The format for this quasi-oratorio is striking—orchestra, a Greek-style chorus, a solo tenor, and a narrator. The exquisite woodwinds are remembered, along with the flutes garlanding around Perséphone’s finale. But I admired most of all the unorthodox duet of oboe and tuba (James Button and Jeffrey Anderson).
Clarion-voiced tenor Nicholas Phan sang the French texts, alongside the SFS’ sentimental turn to the leading film actress from mid-20th century for the title role, Leslie Caron, whose French was better than her vocal projection.
Bringing off two such contrasting works, Music Director Michael Tilson Thomas qualifies as a true believer among Stravinskyites. The Symphony Chorus clearly concluded long ago that all those Grammy awards stem from their vowels, not consonants. The French diction was abysmal because of the ensemble’s notorious aversion to most or all consonants. And yet they get Grammy after Grammy with their lovely oo-aa’s.

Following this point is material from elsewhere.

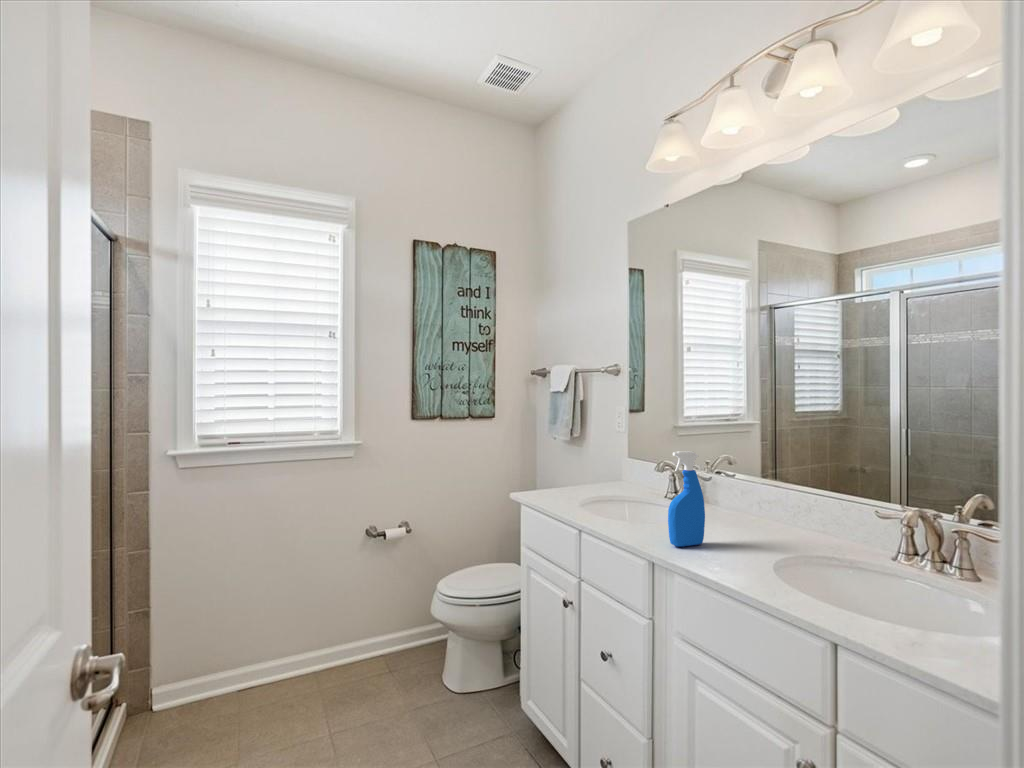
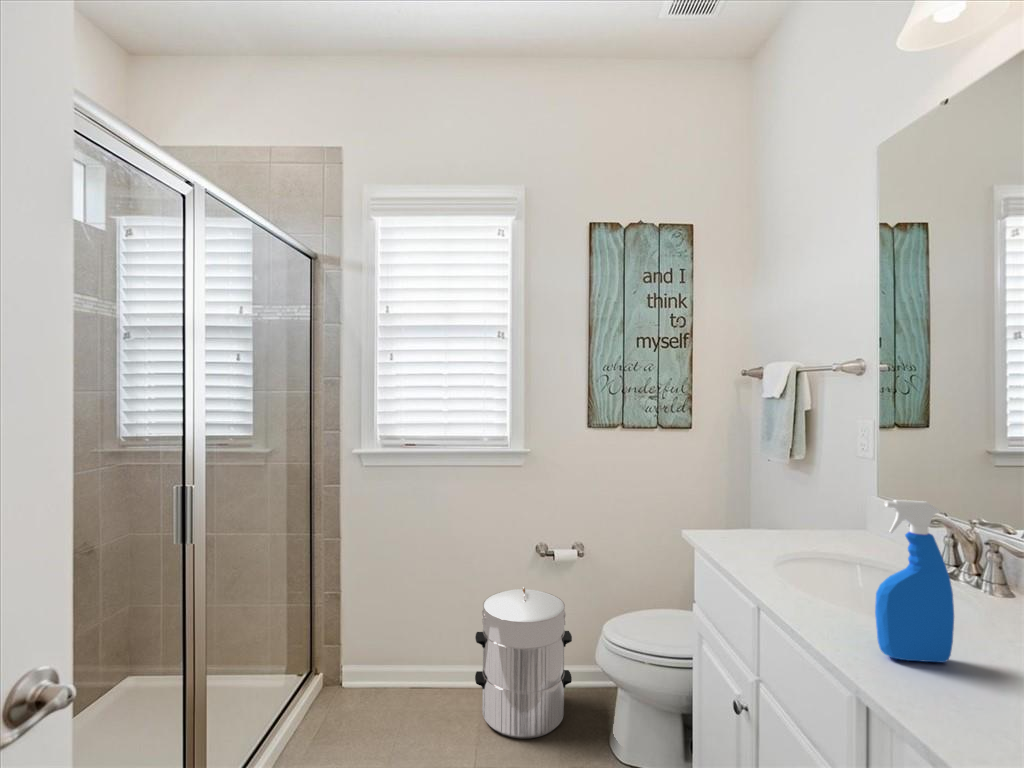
waste bin: none [315,566,406,703] -> present [475,587,572,739]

MUSIC NOTES—The fifth time was the charm: The young Stravinsky was the desperation fifth composer approached about writing “Firebird,” after Glazounov, Liadov, and other Russians who couldn’t or wouldn’t….While in English we accentuate the second syllable of Persephone (rhymes with ebony), the French phrase it per-se-FON…The SFS first tackled the latter work in 1997. But three decades earlier, the upstart Oakland Symphony under Gerhard Samuel had already presented it, with the evocative film actress Yvette Mimieux as narrator. Unforgettable….The SFS will take its Stravinsky scores on tour to Carnegie Hall, NYC, in early October…The later “Firebird” version, for chamber orchestra, is less than half the length of the 46-minute ballet score spotlighted here. But the (much better-known) later version is even more dramatically marked by innovation, adding a shocking fortissimo chord to mark an ambush by the Kashchei, as well as wonderful trombone glissandos suggesting tumult.